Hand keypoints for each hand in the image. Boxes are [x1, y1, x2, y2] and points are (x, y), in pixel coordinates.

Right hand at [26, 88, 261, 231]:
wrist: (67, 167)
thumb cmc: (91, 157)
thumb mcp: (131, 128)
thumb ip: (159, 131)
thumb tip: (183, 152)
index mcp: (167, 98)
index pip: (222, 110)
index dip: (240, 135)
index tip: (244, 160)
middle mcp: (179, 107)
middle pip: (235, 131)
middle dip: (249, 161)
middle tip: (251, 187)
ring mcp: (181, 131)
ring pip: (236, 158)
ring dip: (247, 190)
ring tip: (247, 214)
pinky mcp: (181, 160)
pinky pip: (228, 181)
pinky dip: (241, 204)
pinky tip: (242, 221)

_ _ _ _ _ _ _

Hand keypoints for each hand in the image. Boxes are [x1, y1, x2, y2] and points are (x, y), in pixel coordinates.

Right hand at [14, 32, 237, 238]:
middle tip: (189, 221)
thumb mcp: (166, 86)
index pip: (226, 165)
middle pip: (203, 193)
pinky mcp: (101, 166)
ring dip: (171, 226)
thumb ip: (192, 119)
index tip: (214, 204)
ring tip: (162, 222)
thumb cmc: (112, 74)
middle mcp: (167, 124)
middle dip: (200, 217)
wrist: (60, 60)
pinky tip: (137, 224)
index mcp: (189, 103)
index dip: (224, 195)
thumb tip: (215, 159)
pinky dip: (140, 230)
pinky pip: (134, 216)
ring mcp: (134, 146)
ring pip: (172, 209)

_ _ _ _ _ _ _

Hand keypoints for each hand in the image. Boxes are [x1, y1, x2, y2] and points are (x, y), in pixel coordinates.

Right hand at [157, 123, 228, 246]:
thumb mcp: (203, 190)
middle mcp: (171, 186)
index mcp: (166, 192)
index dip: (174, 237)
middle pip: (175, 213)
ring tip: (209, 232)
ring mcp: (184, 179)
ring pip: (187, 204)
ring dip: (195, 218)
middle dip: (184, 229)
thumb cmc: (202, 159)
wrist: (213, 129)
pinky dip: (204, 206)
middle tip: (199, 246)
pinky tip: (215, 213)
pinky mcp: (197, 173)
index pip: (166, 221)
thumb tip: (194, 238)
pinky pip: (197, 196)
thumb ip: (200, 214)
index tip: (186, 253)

_ _ _ _ _ _ _

Each line that includes the string "thumb" should be copied from the data.

■ **Reply**:
thumb cmc: (91, 157)
thumb mcp: (131, 128)
thumb ip: (159, 131)
thumb tip: (183, 152)
thumb mcp: (166, 86)
thumb ip: (192, 119)
thumb cmc: (112, 74)
thumb tip: (215, 159)
thumb mcp: (203, 190)
thumb cmc: (202, 159)
thumb tip: (194, 238)
thumb ip: (200, 214)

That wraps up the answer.